A sociedade foi sequestrada e é refém?
Demorou menos de 72 horas a aventura de Flávio Bolsonaro como candidato a presidente. O próprio senador tratou de descredenciar e avacalhar a ofensiva, avisando que tem “um preço” para de manter na raia: a soltura do pai e a possibilidade de ele concorrer ao Planalto em 2026. De outro jeito não tem jeito. Mas com que olhares o eleitor vai encarar essa presepada? Vai levar a sério mais esse achincalhe? O achaque será esquecido? Vai ser comparado à chantagem traiçoeira de Eduardo Bolsonaro, que tentou demolir a economia do País numa articulação de quinta-coluna com Donald Trump? O cidadão vai pagar o preço que Flávio exige?
Outros tempos
Em 2019, quando pensou em nomear o filho Eduardo Bolsonaro embaixador nos Estados Unidos, Jair disse assim: “Pretendo beneficiar um filho meu, sim. Se eu puder dar um filé mignon para o meu filho, eu dou, sim”. Não nomeou, como se sabe. Para piorar, mandou o rapaz com família e tudo aos Estados Unidos para, abertamente, tentar destruir a economia do Brasil.
De um polo a outro
Mais uma frase marcante e ameaçadora de Bolsonaro – essa foi em 2020: “Não vou esperar f*der a minha família toda, de sacanagem, ou amigos ‘meu’, porque não posso trocar alguém da segurança na ponta da linha que pertence a estrutura nossa. Vai trocar! Se não puder trocar, troca o chefe dele! Não pode trocar o chefe dele? Troca o ministro! E ponto final! Não estamos aqui pra brincadeira”.
Clarice para o mundo

A professora universitária, pesquisadora e escritora Antônia Sales lança hoje o livro “Clarice Lispector (foto) na Língua Inglesa – Uma História Contada pela Tradução”. O lançamento será no Auditório José Albano, no Curso de Letras da Universidade Federal do Ceará, às 18 horas.

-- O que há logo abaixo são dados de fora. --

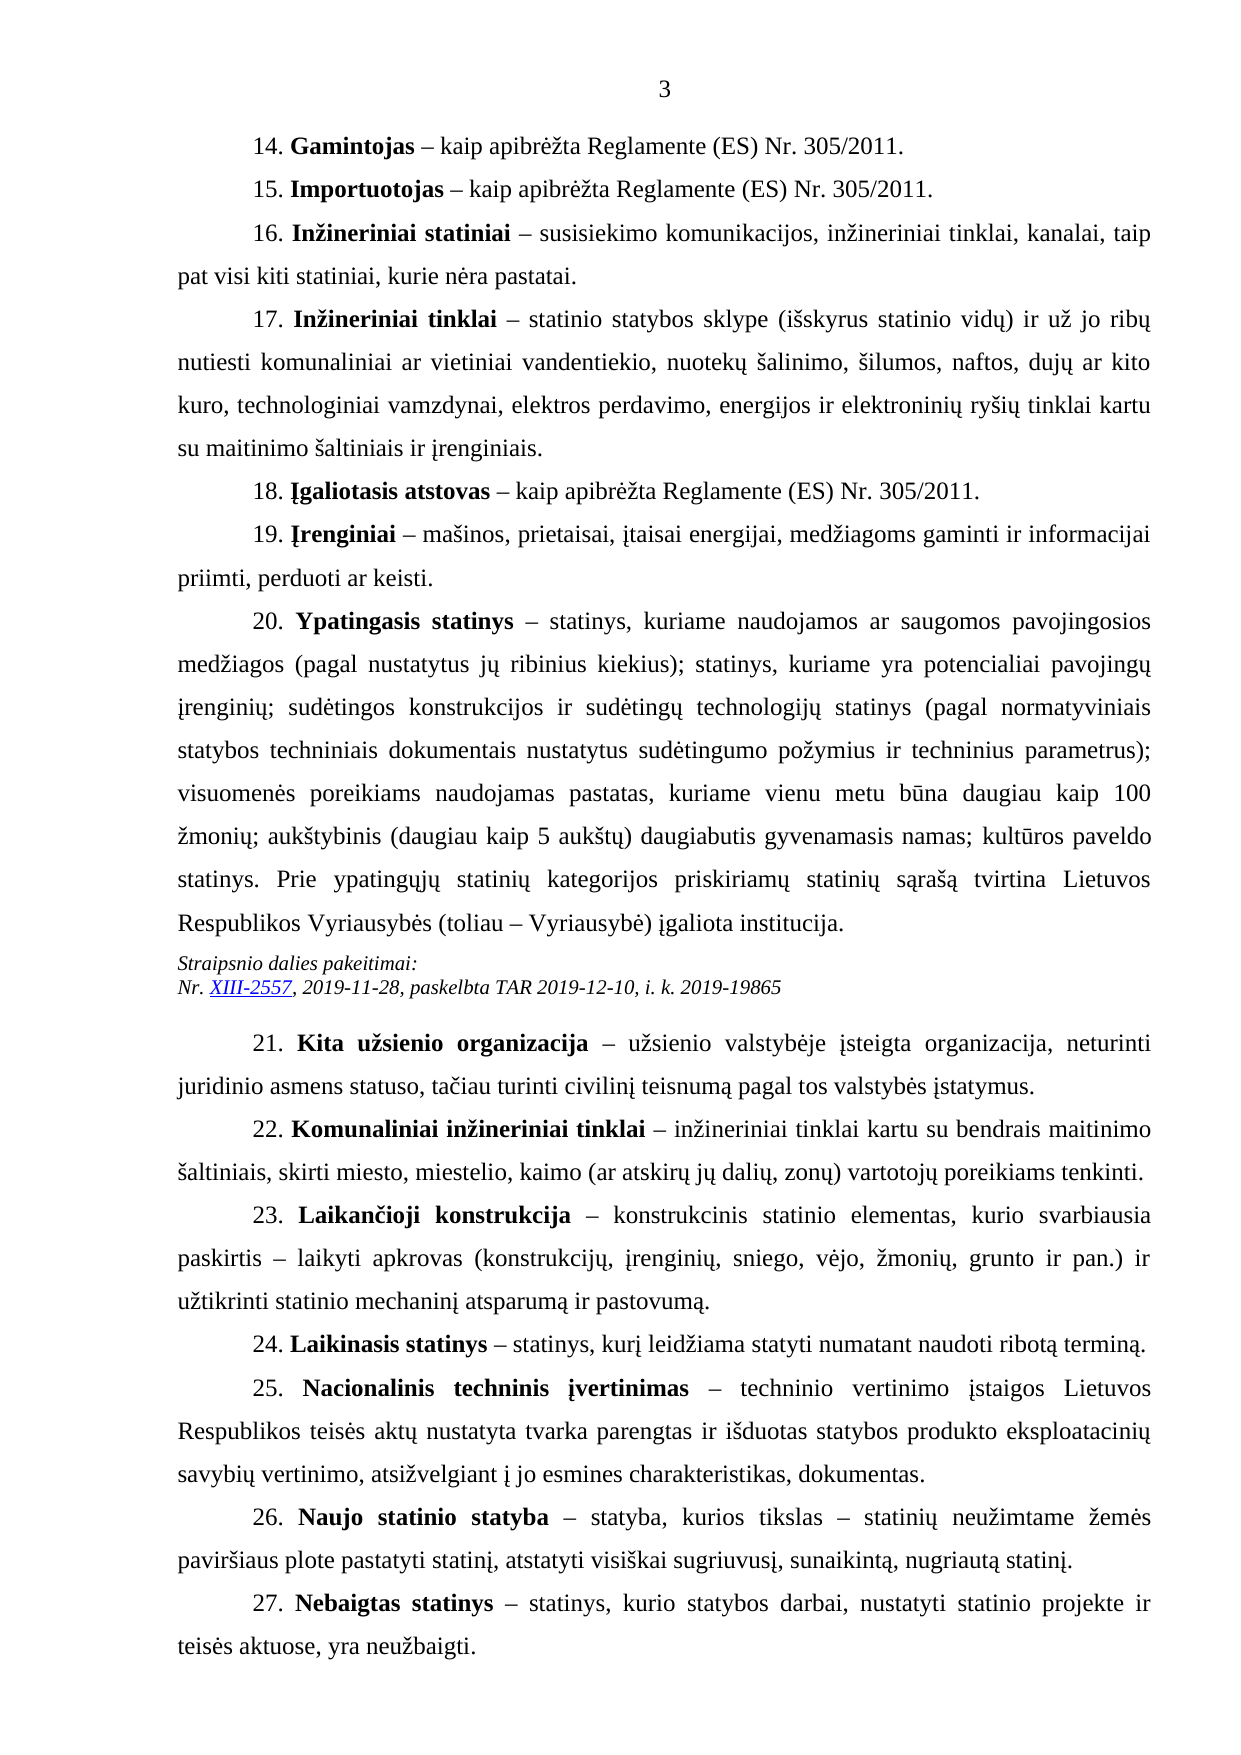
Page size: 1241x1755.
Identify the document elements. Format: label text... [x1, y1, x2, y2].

text 16. Inžineriniai statiniai – susisiekimo komunikacijos, inžineriniai tinklai, kanalai, taip pat visi kiti statiniai, kurie nėra pastatai. [177, 218, 1152, 289]
text 24. Laikinasis statinys – statinys, kurį leidžiama statyti numatant naudoti ribotą terminą. [177, 1329, 1152, 1358]
text 26. Naujo statinio statyba – statyba, kurios tikslas – statinių neužimtame žemės paviršiaus plote pastatyti statinį, atstatyti visiškai sugriuvusį, sunaikintą, nugriautą statinį. [177, 1502, 1152, 1574]
text 25. Nacionalinis techninis įvertinimas – techninio vertinimo įstaigos Lietuvos Respublikos teisės aktų nustatyta tvarka parengtas ir išduotas statybos produkto eksploatacinių savybių vertinimo, atsižvelgiant į jo esmines charakteristikas, dokumentas. [177, 1373, 1152, 1488]
text 21. Kita užsienio organizacija – užsienio valstybėje įsteigta organizacija, neturinti juridinio asmens statuso, tačiau turinti civilinį teisnumą pagal tos valstybės įstatymus. [177, 1028, 1152, 1099]
text 15. Importuotojas – kaip apibrėžta Reglamente (ES) Nr. 305/2011. [177, 174, 1152, 203]
text 14. Gamintojas – kaip apibrėžta Reglamente (ES) Nr. 305/2011. [177, 131, 1152, 160]
text 17. Inžineriniai tinklai – statinio statybos sklype (išskyrus statinio vidų) ir už jo ribų nutiesti komunaliniai ar vietiniai vandentiekio, nuotekų šalinimo, šilumos, naftos, dujų ar kito kuro, technologiniai vamzdynai, elektros perdavimo, energijos ir elektroninių ryšių tinklai kartu su maitinimo šaltiniais ir įrenginiais. [177, 304, 1152, 462]
text 22. Komunaliniai inžineriniai tinklai – inžineriniai tinklai kartu su bendrais maitinimo šaltiniais, skirti miesto, miestelio, kaimo (ar atskirų jų dalių, zonų) vartotojų poreikiams tenkinti. [177, 1114, 1152, 1186]
text Nr. XIII-2557, 2019-11-28, paskelbta TAR 2019-12-10, i. k. 2019-19865 [177, 975, 1152, 999]
text 18. Įgaliotasis atstovas – kaip apibrėžta Reglamente (ES) Nr. 305/2011. [177, 476, 1152, 505]
text Straipsnio dalies pakeitimai: [177, 951, 1152, 975]
text 23. Laikančioji konstrukcija – konstrukcinis statinio elementas, kurio svarbiausia paskirtis – laikyti apkrovas (konstrukcijų, įrenginių, sniego, vėjo, žmonių, grunto ir pan.) ir užtikrinti statinio mechaninį atsparumą ir pastovumą. [177, 1200, 1152, 1315]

No centro da sala, diante da mesa
A Federação das Indústrias do Estado realizará na próxima sexta-feira o tradicional Almoço com o Governador, no qual receberá a Imprensa e representantes de outros setores. O encontro com Elmano de Freitas está marcado para começar às 12h30min.
Para o bem da cultura
Um fenômeno literário na Europa se define como “Lispectormania”. Há, bem dizer, duas décadas, Clarice – cujo nome de batismo era Chaya Pinkhasivna Lispector – e a obra espetacular que escreveu atraem atenções e estudos acadêmicos profundos. O livro de Antônia Sales aponta nessa direção. Completam-se hoje 48 anos da morte da escritora; amanhã fará 105 anos do nascimento.
Em pleno voo

Os 30 anos de funcionamento da Coordenadoria Integrada de Operações Aéreas, da Secretaria da Segurança do Ceará, foram homenageados pela Assembleia Legislativa. A Ciopaer cuida das operações aéreas policiais, inclusive resgates. O serviço que presta há três décadas tem se mostrado essencial para a sociedade.